● **WHAT IS EXPECTED**: Please reproduce every entry below without omitting a single line.

----

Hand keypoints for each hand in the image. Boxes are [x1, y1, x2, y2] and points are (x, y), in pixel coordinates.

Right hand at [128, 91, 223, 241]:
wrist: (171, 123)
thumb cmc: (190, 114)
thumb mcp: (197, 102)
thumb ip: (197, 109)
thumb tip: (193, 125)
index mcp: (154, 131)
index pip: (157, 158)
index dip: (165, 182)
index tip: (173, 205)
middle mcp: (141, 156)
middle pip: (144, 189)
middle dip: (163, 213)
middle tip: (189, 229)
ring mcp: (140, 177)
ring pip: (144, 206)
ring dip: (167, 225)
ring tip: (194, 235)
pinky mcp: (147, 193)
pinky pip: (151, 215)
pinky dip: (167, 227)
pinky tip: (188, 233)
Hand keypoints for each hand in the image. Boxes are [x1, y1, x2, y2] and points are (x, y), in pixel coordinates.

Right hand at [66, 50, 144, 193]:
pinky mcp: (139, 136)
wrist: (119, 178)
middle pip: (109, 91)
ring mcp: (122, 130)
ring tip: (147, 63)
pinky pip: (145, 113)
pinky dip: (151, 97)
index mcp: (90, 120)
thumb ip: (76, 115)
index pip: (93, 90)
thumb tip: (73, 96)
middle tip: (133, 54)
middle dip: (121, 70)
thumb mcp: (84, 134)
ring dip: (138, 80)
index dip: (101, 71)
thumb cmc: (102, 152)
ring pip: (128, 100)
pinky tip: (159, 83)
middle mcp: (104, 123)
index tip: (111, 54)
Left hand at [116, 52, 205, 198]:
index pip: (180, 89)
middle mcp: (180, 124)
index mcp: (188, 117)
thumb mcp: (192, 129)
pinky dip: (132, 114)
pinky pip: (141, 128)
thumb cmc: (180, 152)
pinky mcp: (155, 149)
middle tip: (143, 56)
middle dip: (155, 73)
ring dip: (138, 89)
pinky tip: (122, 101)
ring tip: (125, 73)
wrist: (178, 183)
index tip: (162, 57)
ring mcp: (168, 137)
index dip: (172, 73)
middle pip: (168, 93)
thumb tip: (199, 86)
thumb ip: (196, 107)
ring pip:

----

● **WRITTEN ANSWER**:
Hand keypoints for each hand in the image. Boxes are [x1, y1, x2, y2] and points are (x, y), in pixel coordinates.

Right hand at [128, 91, 223, 241]:
wrist: (171, 123)
thumb cmc: (190, 114)
thumb mcp: (197, 102)
thumb ip: (197, 109)
thumb tip: (193, 125)
index mcp: (154, 131)
index pip: (157, 158)
index dip: (165, 182)
index tip: (173, 205)
middle mcp: (141, 156)
middle pip: (144, 189)
middle dip: (163, 213)
middle tip: (189, 229)
ring mcp: (140, 177)
ring pip: (144, 206)
ring dip: (167, 225)
ring tip: (194, 235)
pinky mcp: (147, 193)
pinky pip: (151, 215)
pinky dip: (167, 227)
pinky tip: (188, 233)
Hand keypoints for each hand in the image. Boxes are [x1, y1, x2, y2] and points are (x, y), in pixel coordinates.

Right hand at [66, 50, 144, 193]:
pinky mcp: (139, 136)
wrist: (119, 178)
middle pip: (109, 91)
ring mcp: (122, 130)
ring tip: (147, 63)
pinky pip: (145, 113)
pinky dip: (151, 97)
index mcp: (90, 120)
thumb ip: (76, 115)
index pip: (93, 90)
thumb tip: (73, 96)
middle tip: (133, 54)
middle dip: (121, 70)
thumb mcp: (84, 134)
ring dip: (138, 80)
index dip: (101, 71)
thumb cmc: (102, 152)
ring pip: (128, 100)
pinky tip: (159, 83)
middle mcp: (104, 123)
index tip: (111, 54)
Left hand at [116, 52, 205, 198]:
index pip: (180, 89)
middle mcp: (180, 124)
index mcp: (188, 117)
thumb mcp: (192, 129)
pinky dip: (132, 114)
pinky pip: (141, 128)
thumb cmc: (180, 152)
pinky mcp: (155, 149)
middle tip: (143, 56)
middle dip: (155, 73)
ring dip: (138, 89)
pinky tip: (122, 101)
ring tip: (125, 73)
wrist: (178, 183)
index tip: (162, 57)
ring mcp: (168, 137)
index dip: (172, 73)
middle pip: (168, 93)
thumb tip: (199, 86)
thumb ip: (196, 107)
ring pip:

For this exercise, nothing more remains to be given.